Fighting over Popovers

There was a fight in our house last weekend.

Over popovers.

I place much of the blame on my husband: he was the one who peeked ahead in the photo calendar he got for Christmas. November shows a picture of our son eating his first popover with evident relish. Which prompted him to send me a note saying we’d need to have popovers again soon.

So this past weekend, I planned for a simple supper of soup accompanied by popovers. (Which really is code for “eat as many popovers as we can, and have a bowl of soup nearby for appearance’s sake.”) About a half-hour after placing the pan with batter in the oven, I turned on the oven light to see how things were puffing up. And our son happened to peer through the oven window with me, which led him to ask: “is that what we’re having for breakfast tomorrow?”

“No,” I replied. “That’s what we’re having with our supper tonight.”

“Yum!” And off he went, dancing a little happy jig back into the living room to play with his toys until called to dinner.

A standard popover pan makes six popovers. In our pre-kid days that could easily be split between my husband and myself, though we’d feel kind of bloated afterwards. Last year, the husband would still eat three popovers, I’d eat two, and our son would eat one.

Our son has grown since then.

As the popovers finished baking, my husband suddenly turned to me and said “you have to figure out a way to make more batches of popovers at once!” And as I stared through the oven window to see that lovely pan, with crispy brown bouffants sprouting high into the oven’s cavity, I thought to myself “you’re going to have to figure out how to share.”

Makes my heart weep, these beauties.

Our son was anxious to get eating, so I seated him in his booster seat at the dining table, cracked open and buttered a popover, and set it on a little plate in front of him while I dished up the soup. And it got quiet. Too quiet. We both peeked into the dining room to see that little boy gripping a popover half with both hands, cheerfully chomping away.

The popover was half-gone by the time we set out the rest of supper and sat down to eat together. We dined and chatted. And my husband had eaten two popovers by the time our son pointed to the lone popover sitting in the serving bowl and declared “I want more!”

I glanced over to my husband, who stared at that lone popover, his face reflecting the inner conflict. He really wanted that last popover. And while he was glad that his son appreciated the noble popover and all its’ wonders, he also didn’t want to share the last popover.

Our son looked over to me. I looked across the table to my husband. And said “sometimes parenting requires a little sacrifice.”

And he kind of snapped. “Not if it involves the last popover! Let him take my car out for a drive, I don’t care. But I want the last popover.”

“I can’t drive, Daddy,” said our son.

And as he processed that reply I quickly grabbed the popover, split and buttered it, and placed it on our son’s plate.

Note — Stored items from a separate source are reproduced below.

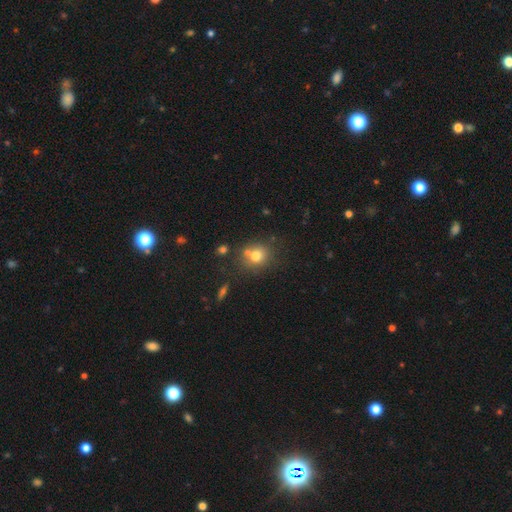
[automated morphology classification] Overall: smooth (74%). How rounded: round (78%). Merging: none (62%; merger 22%).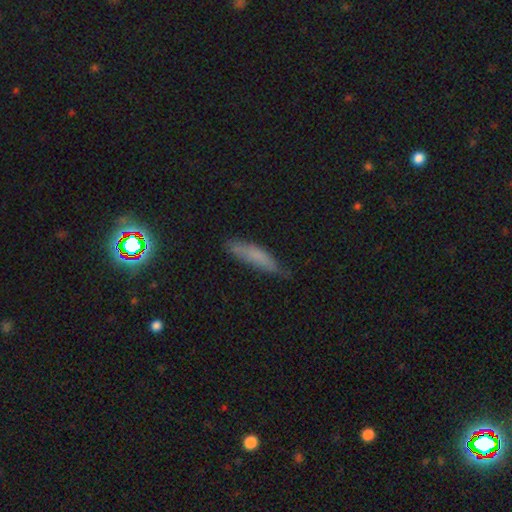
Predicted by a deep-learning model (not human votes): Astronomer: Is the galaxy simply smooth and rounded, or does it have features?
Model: smooth — 68%.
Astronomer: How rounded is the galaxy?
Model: cigar-shaped — 77%.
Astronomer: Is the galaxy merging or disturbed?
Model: none — 67%.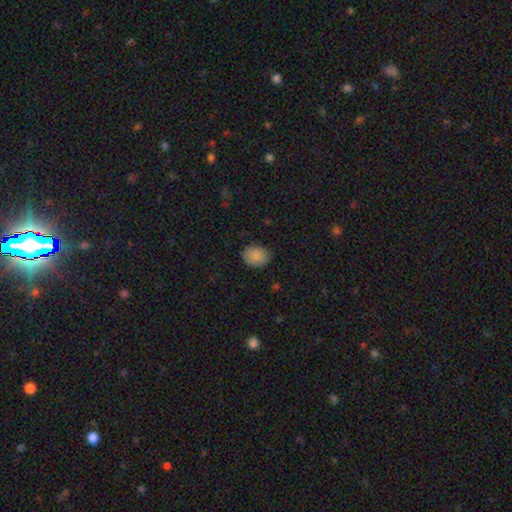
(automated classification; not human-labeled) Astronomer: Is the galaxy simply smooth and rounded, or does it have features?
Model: smooth — 88%.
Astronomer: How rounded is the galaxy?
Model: in between — 55% (runner-up: round, 44%).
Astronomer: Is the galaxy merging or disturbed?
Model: none — 80%.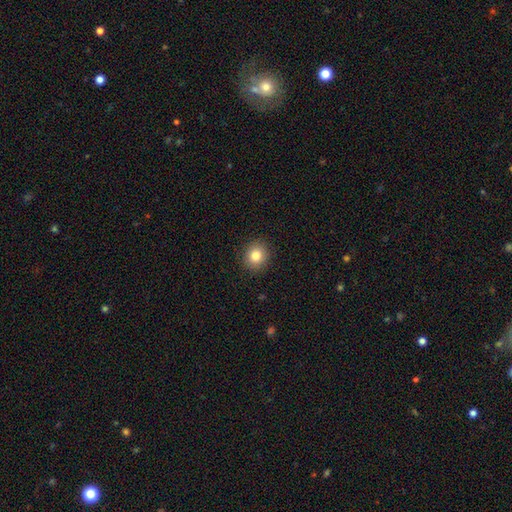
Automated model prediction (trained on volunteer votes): Smooth or featured?
  - smooth: 83% *
  - star or artifact: 10%
  - featured or disk: 7%
How rounded?
  - round: 84% *
  - in between: 15%
  - cigar-shaped: 1%
Merging?
  - none: 91% *
  - minor disturbance: 6%
  - major disturbance: 2%
  - merger: 1%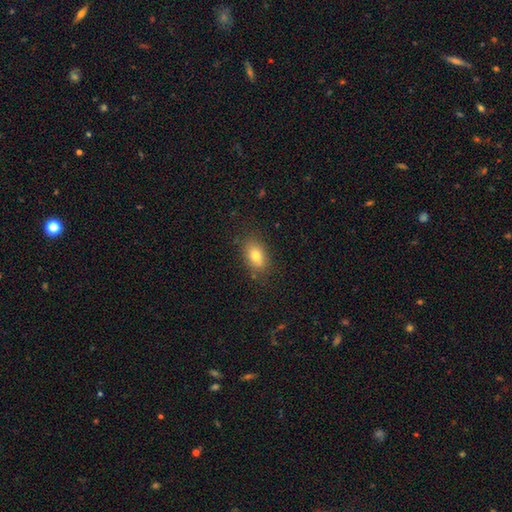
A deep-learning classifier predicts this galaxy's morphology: smooth_or_featured: smooth (p=0.79) [alt: featured or disk p=0.11]
how_rounded: in between (p=0.84) [alt: round p=0.14]
merging: none (p=0.82) [alt: minor disturbance p=0.13]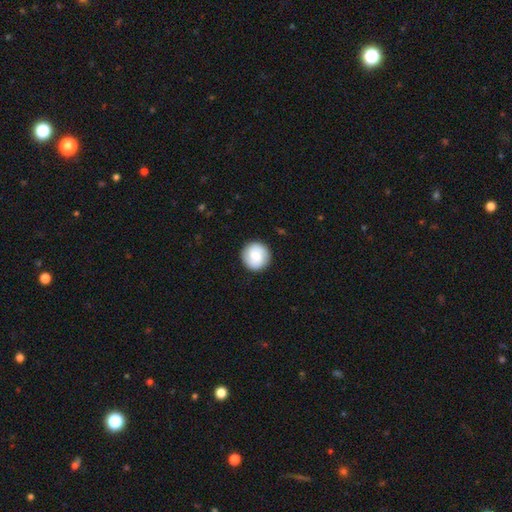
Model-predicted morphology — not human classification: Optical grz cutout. It shows a smooth galaxy with no disk features (68%) that is round (95%). Merging: none (90%).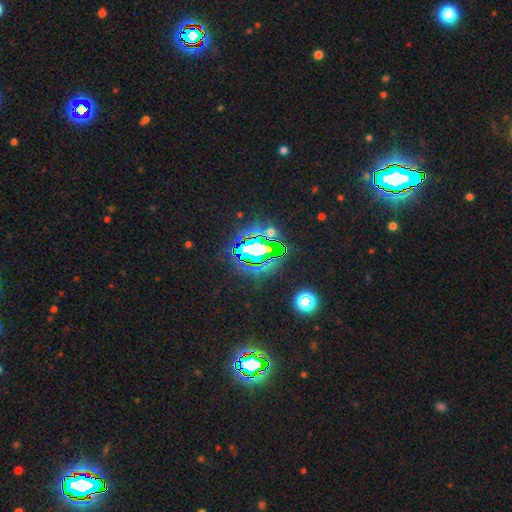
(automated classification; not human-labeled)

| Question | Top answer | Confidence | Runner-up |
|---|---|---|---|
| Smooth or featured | star or artifact | 74% | featured or disk (14%) |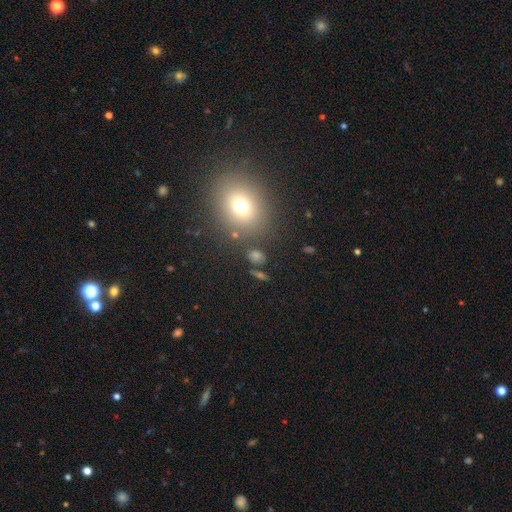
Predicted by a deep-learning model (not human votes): smooth-or-featured: smooth: 60% | star or artifact: 27% | featured or disk: 13%
  how-rounded: round: 53% | in between: 42% | cigar-shaped: 5%
  merging: none: 77% | minor disturbance: 11% | merger: 7% | major disturbance: 5%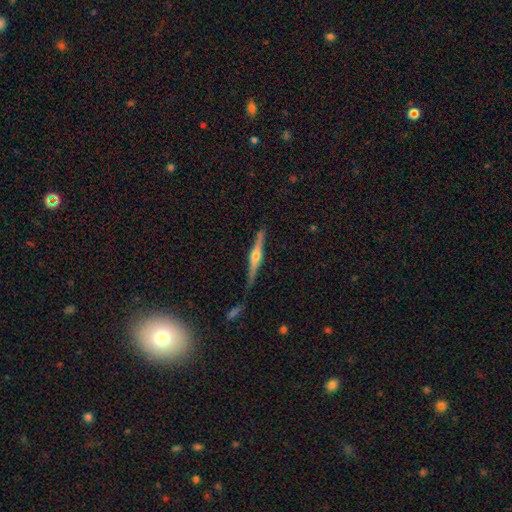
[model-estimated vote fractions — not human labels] Overall: featured or disk (73%). Edge-on disk: yes (98%). Edge-on bulge: rounded (89%). Merging: none (82%).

Silence prevailed. My husband watched our son eat his second popover. I watched my husband to make sure things weren’t going to get overly dramatic. Our son broke the silence when he said “Mommy, I’m full.” I noticed that there was still a half of a popover uneaten on his plate.

“Is your tummy full?”


“Did you want to leave the table and go play?”

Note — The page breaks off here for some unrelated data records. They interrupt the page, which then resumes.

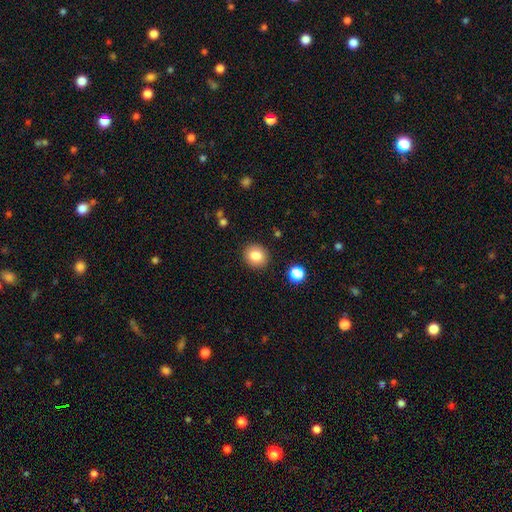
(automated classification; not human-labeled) smooth_or_featured: smooth (p=0.84) [alt: star or artifact p=0.10]
how_rounded: round (p=0.81) [alt: in between p=0.18]
merging: none (p=0.89) [alt: minor disturbance p=0.07]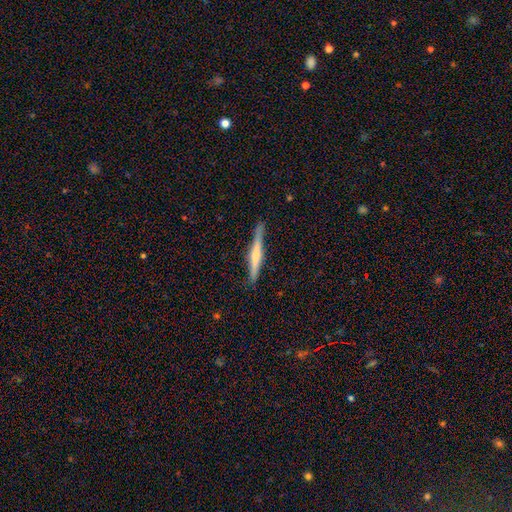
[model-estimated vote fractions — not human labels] This is possibly a featured or disk galaxy (57%). It is clearly viewed edge-on (97%). Edge-on bulge: possibly rounded (47%). Merging: clearly none (88%).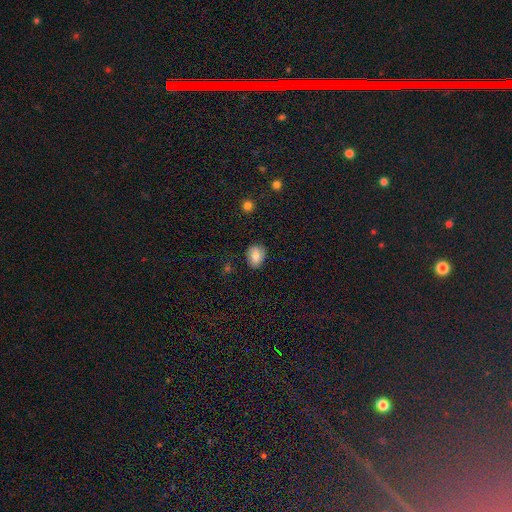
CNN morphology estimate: smooth_or_featured: smooth (p=0.82) [alt: star or artifact p=0.09]
how_rounded: in between (p=0.60) [alt: round p=0.39]
merging: none (p=0.84) [alt: minor disturbance p=0.12]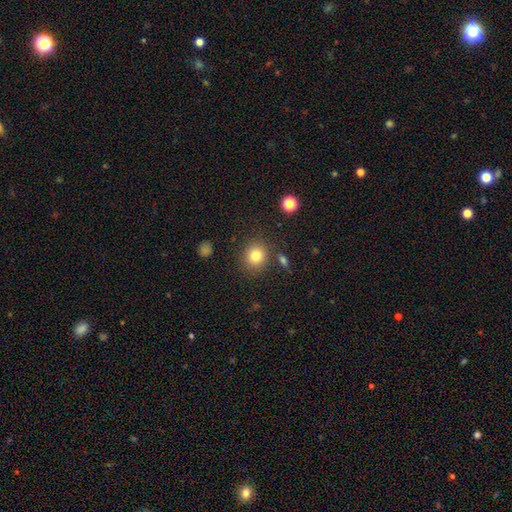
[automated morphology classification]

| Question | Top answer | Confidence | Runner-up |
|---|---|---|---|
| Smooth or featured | smooth | 81% | star or artifact (11%) |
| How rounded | round | 85% | in between (15%) |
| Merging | none | 84% | minor disturbance (9%) |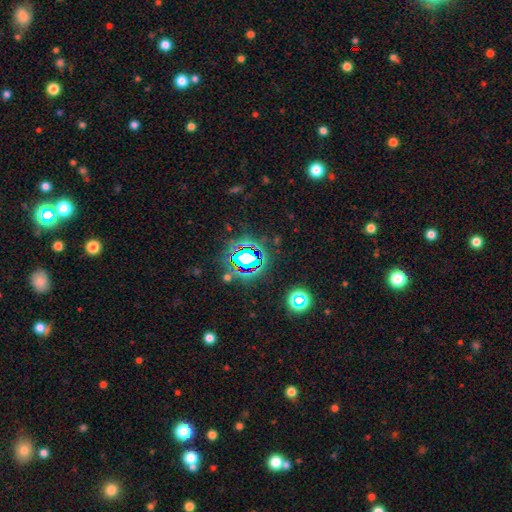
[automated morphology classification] A star or artifact, not a galaxy (74%).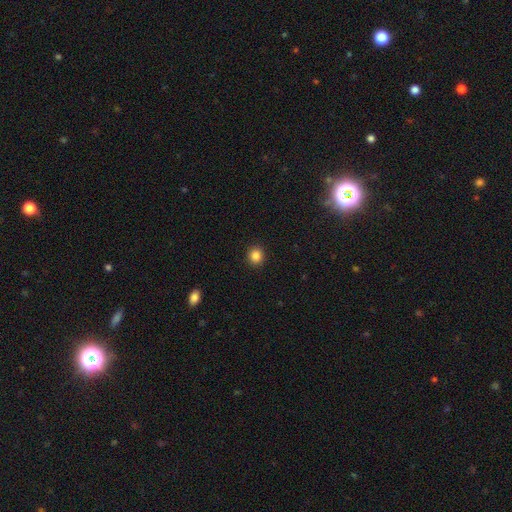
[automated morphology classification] This appears to be a smooth galaxy with no disk features (85%) that is round (90%). Merging: none (93%).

“Did you want to share the last of your popover with Daddy?”

“Daddy, here.”

And so, the last popover was shared between father and son. And a father was rewarded for his sacrifice.

I do not know if they will learn more about sharing in future batches of popovers. I’m a bit stymied about how to do multiple or even sequential batches since part of the formula involves fluctuating oven temperatures and having a pan that’s truly hot enough. And don’t you dare suggest getting one of those mini-pans. That would kill the joy. But, if you’d like to start your own fight over popovers, here’s the recipe I use. You’ve been warned.

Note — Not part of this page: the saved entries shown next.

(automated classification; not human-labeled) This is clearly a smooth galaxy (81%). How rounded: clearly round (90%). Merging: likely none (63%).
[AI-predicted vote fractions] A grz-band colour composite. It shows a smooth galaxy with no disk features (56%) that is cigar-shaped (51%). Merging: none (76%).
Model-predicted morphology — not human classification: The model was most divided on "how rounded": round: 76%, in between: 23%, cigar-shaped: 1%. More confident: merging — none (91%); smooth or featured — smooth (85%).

  • 1 cup all-purpose flour
  • 1/2 teaspoon salt
  • 2 large eggs
  • 1 cup milk (use whole milk, not low-fat)

Position oven rack so that the tops of the popovers will be near the middle of the oven, and preheat to 450 degrees.

In a large bowl mix together the flour and salt.

In a small bowl, whisk the eggs until the yolks and whites are completely mixed and change color. Gently mix in the milk and warm the mixture in the microwave until it is about room temperature (try about a minute at half-power).

Mix the wet ingredients into the dry until just combined. There will be some small lumps left in the batter.

In the preheated oven, heat a six-cup popover pan on top of a baking sheet for 5 minutes. Melt about 1 tablespoon of butter in a small bowl while the pan is heating. Take the popover pan out of the oven, shutting the oven door, and brush the insides of the popover pan cups with plenty of melted butter.

Fill the cups half full with batter, and place the popover pan in the oven.

Bake the popovers at 450 degrees for 20 minutes. Reduce the heat to 375 degrees and bake for another 20 minutes or until the popovers are golden brown and crisp. Remove from the oven and serve immediately.

Makes 6 popovers.


One Comment Add yours

  1. beth salzl says:

    I do believe a second pan is needed. Tom does get points for sharing.